(Reading text)
· · · ·

Storage drive health status as part of dashboard

SGC · July 19, 2020, 8:24pm

HDD SMART data is commonly used to help predict impending drive failure…

i would suggest that it would make sense to utilize such features on a storagenode, to ensure drive reliability,
either by special/custom configurations, or by default the storagenode could simply identify which drive or drive’s it’s set to utilize and then track their SMART data

then display their SMART health status via an indicator directly on the dashboard to help notify SNO’s of potential storage issues.
.

More on special/custom configuration details
in case of more advanced raid setups, so that the storagenode can be made aware of multiple drives to be monitored,

such as in my case i got 11 drives related to my storagenode, i ofc have my own monitoring setup for keeping track of my drives, but i can also understand that some casual SNO might not want an elaborate setup, and just have the storagenode keep track of what can be done without over complicating the issue.

thus simply a custom configuration option in say the config.yaml (or somewhere else if thats a docker thing) where one simply lists the drives to be monitored and which in case of bad smart data will affect the storage health indicator on the web dashboard.
.

More thought’s on the drive/storage health indicator

The health indicator could be Green/Yellow/Red and located somewhere clearly visible on the dashboard, maybe next to the refresh button, or as part of the status.

maybe below the online / offline indicator
simply have a storage media health : good : unhealthy : bad
in green, yellow or red…

one could also maybe change it so that graph colors or the total disk space pie chart would turn yellow or red incase of and issue to draw attention to it…

TheMightyGreek · July 19, 2020, 8:37pm

That sounds like an excellent idea !
I’m not an expert but it doesn’t sound too hard to implement. I especially like the part about being able to monitor multiple hard drives, I personally only have one HDD but I know that many people have RAID arrays.

litori · July 19, 2020, 9:07pm

I believe in order for a docker container to obtain access to hardware, it needs to be run in privileged mode. It is not a recommended practice to let docker containers have access hardware since exploits can happen.

SGC · July 19, 2020, 9:19pm

@litori
maybe i’m not to familiar with the details of that… does make logical sense…

but on the other hand, it’s not like one needs much access to read smart data… might need some external installed software in a worst case…

would ofc also be difficult on a vm using a virtual hdd… but lets assume this is mostly for the home users and that the health software could be 3rd party software that simply helps access the health status…

i duno how it’s best done… i’m sure there is a way if people want it…

kevink · July 20, 2020, 5:02am

I think this is difficult because even if you use smartctl on linux to read smart, which values do you consider important? Will you only warn when the SMART says that your drive is unhealthy? For a single drive node that might already be too late because until you buy a new drive and then copy everything to the new drive, the node might fail because the harddrive is already too unhealthy.

· · · ·

(Recorded data)
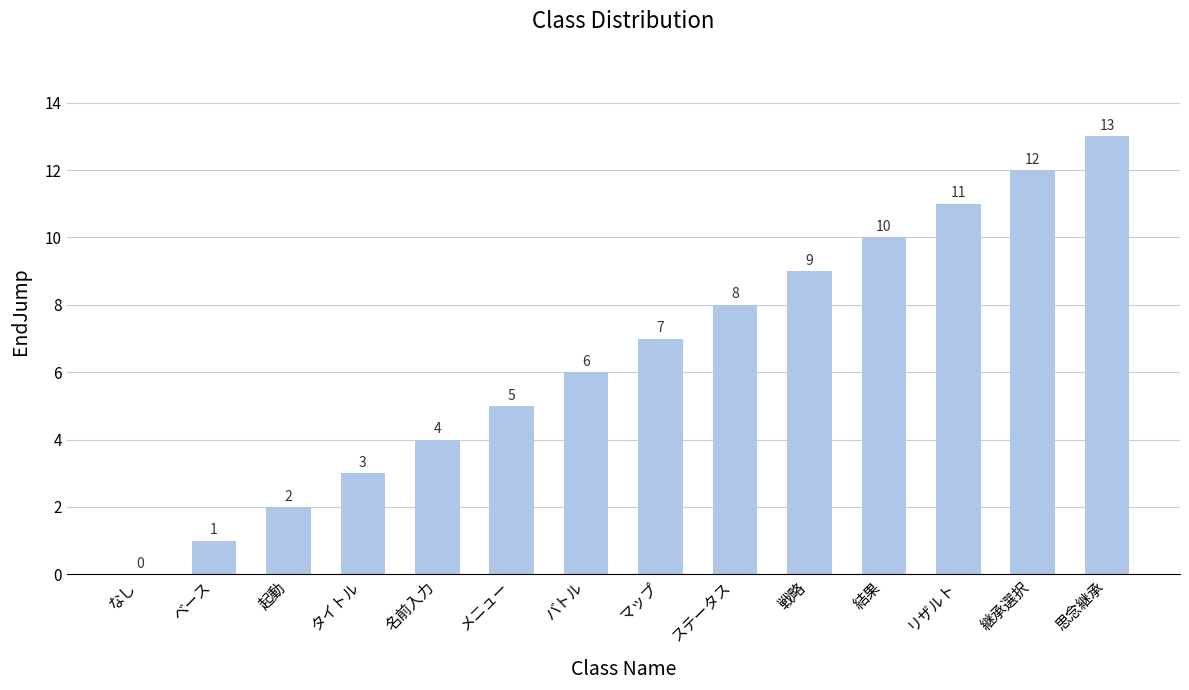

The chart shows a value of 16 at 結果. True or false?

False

· · · ·

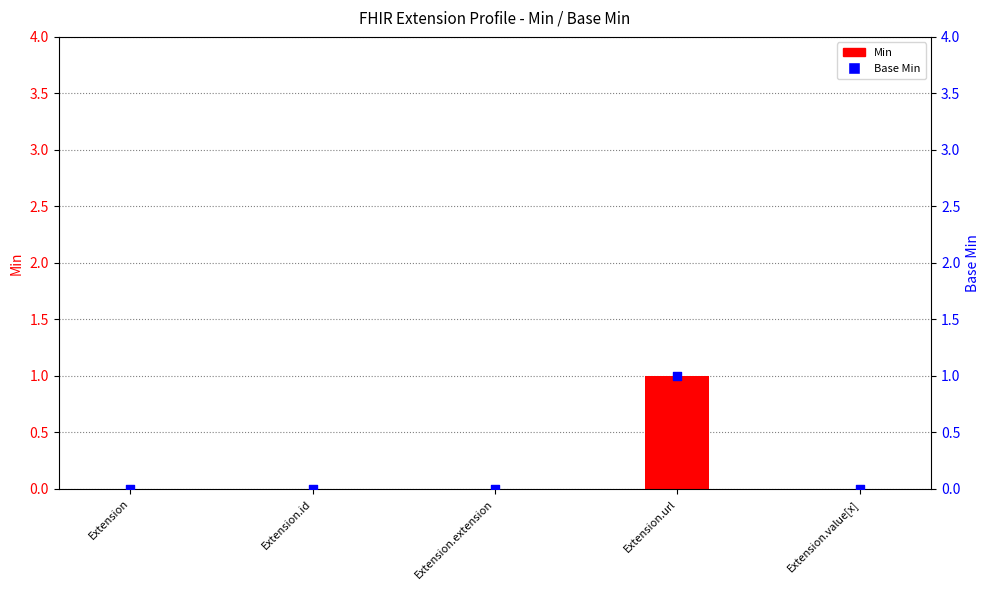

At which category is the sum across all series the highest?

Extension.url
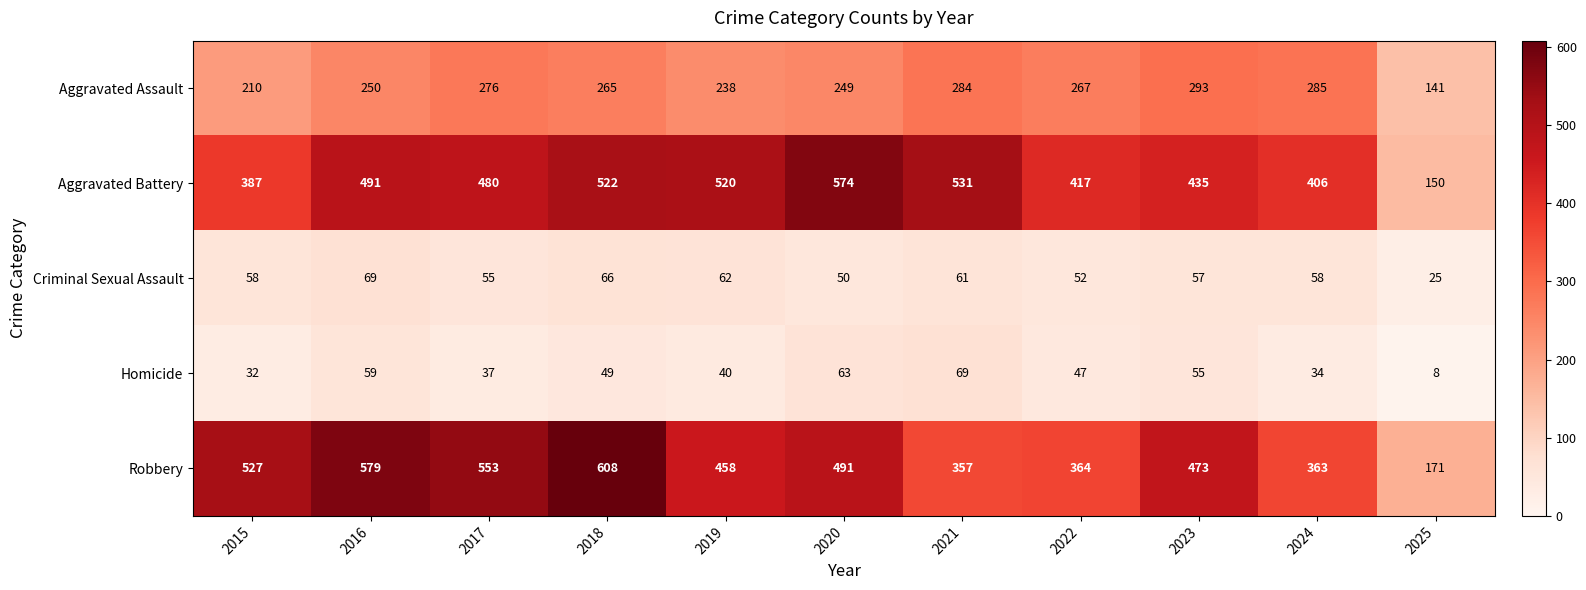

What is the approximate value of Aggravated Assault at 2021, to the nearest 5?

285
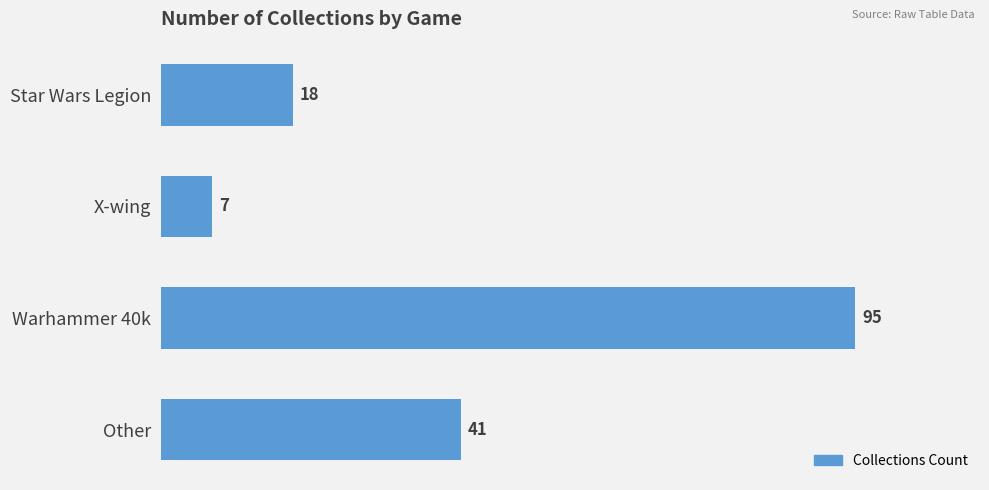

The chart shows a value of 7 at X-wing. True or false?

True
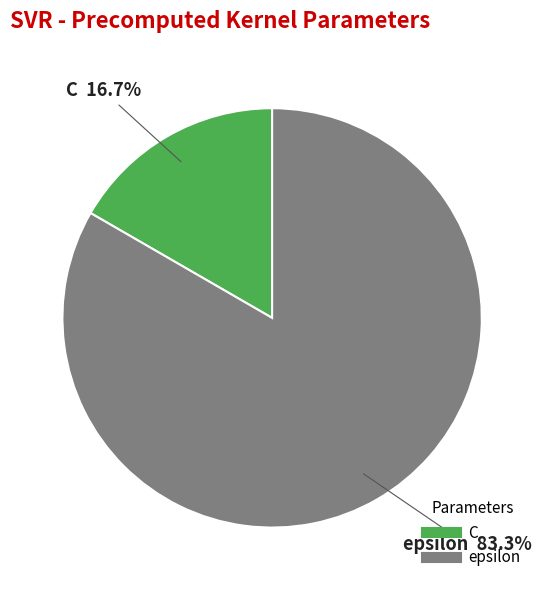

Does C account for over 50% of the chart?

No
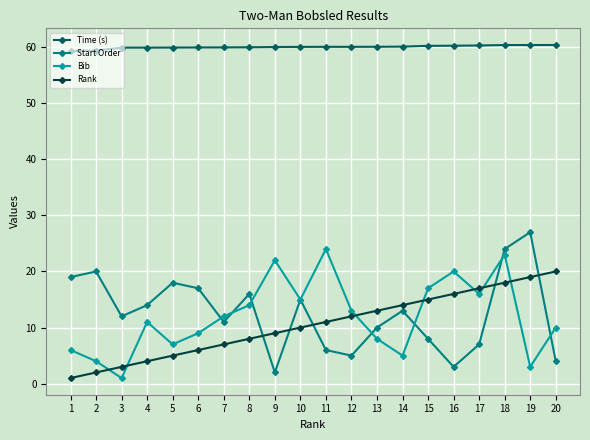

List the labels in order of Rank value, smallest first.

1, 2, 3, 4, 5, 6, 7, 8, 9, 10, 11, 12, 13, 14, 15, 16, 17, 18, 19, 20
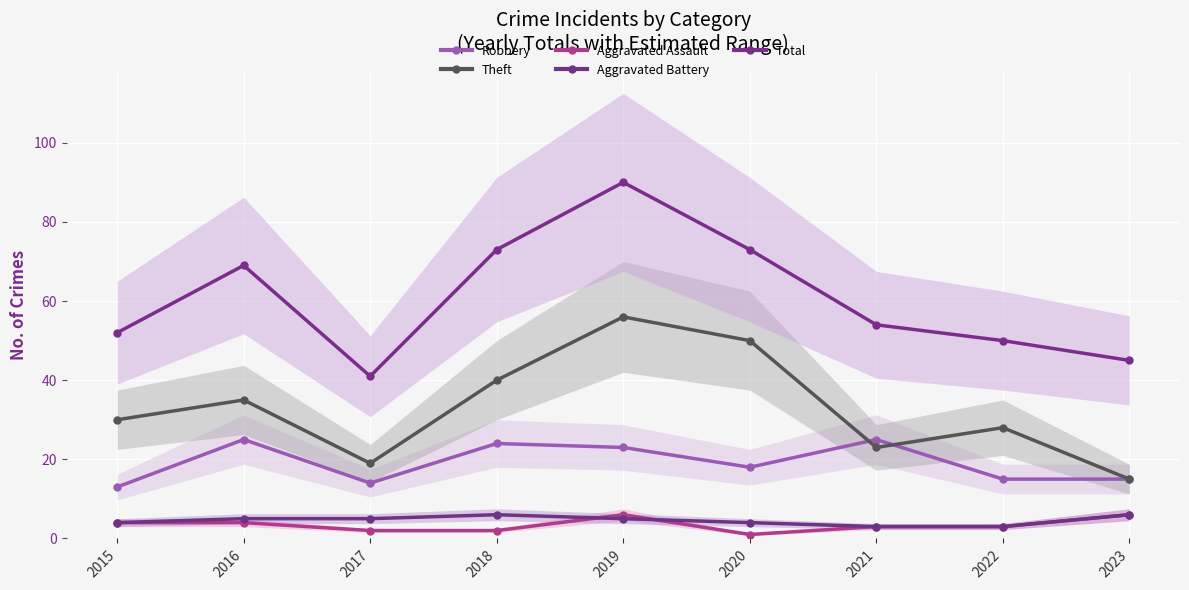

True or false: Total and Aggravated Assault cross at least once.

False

· · · ·

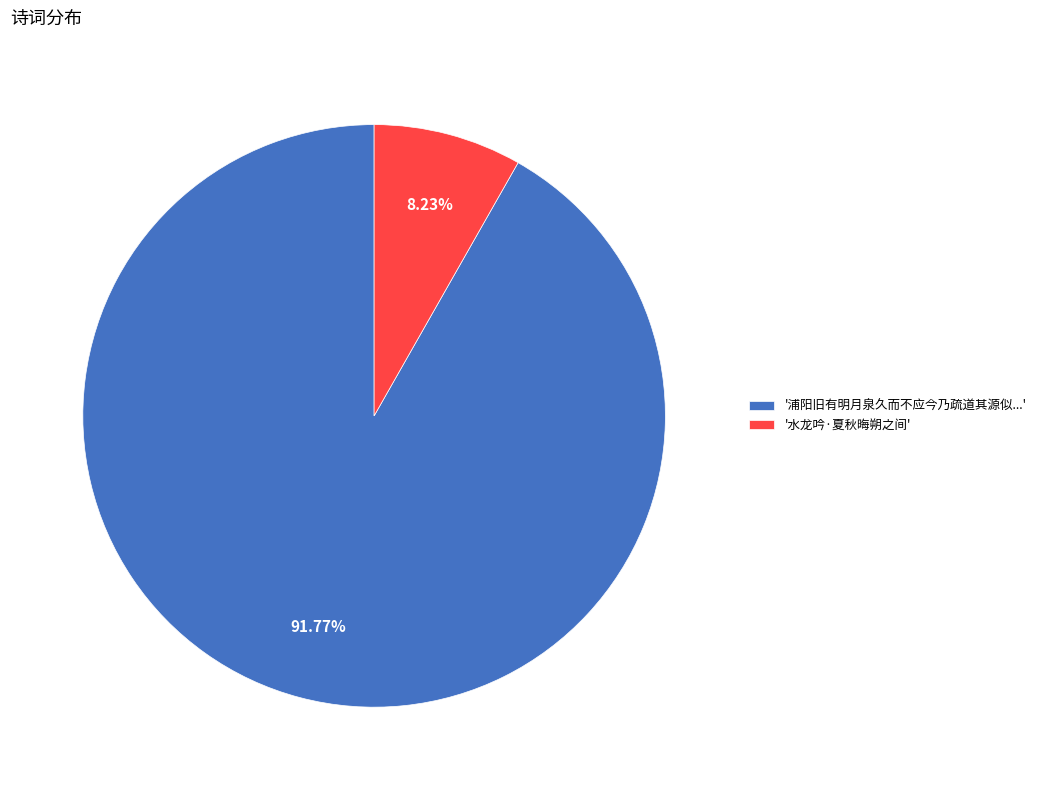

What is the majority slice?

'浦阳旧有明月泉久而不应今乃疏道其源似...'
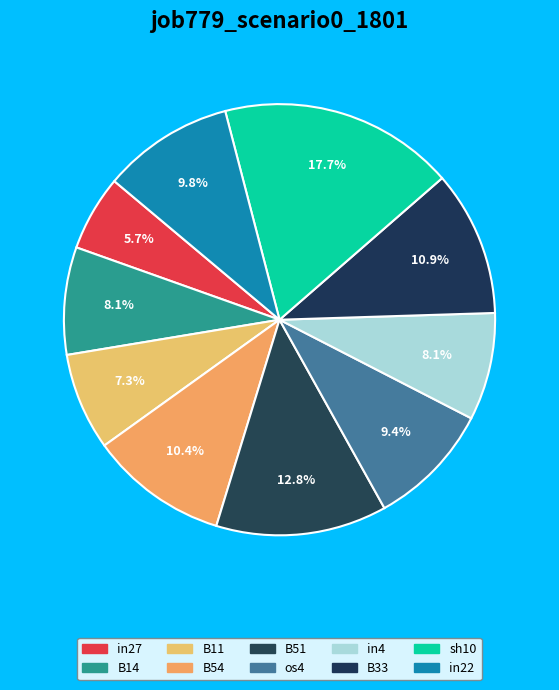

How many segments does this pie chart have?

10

· · · ·

(To do)
(1) In the forum thread on drive health monitoring, how many drives does SGC report as related to SGC's storagenode?
(2) Retype the passage of the forum thread on drive health monitoring that opens with the words containing "More thought’s on" and closes with "have RAID arrays.".
The data plays no part in what is asked here.

(Responses for each task)
(1) 11 drives

(2)
More thought’s on the drive/storage health indicator

The health indicator could be Green/Yellow/Red and located somewhere clearly visible on the dashboard, maybe next to the refresh button, or as part of the status.

maybe below the online / offline indicator
simply have a storage media health : good : unhealthy : bad
in green, yellow or red…

one could also maybe change it so that graph colors or the total disk space pie chart would turn yellow or red incase of and issue to draw attention to it…

TheMightyGreek · July 19, 2020, 8:37pm

That sounds like an excellent idea !
I’m not an expert but it doesn’t sound too hard to implement. I especially like the part about being able to monitor multiple hard drives, I personally only have one HDD but I know that many people have RAID arrays.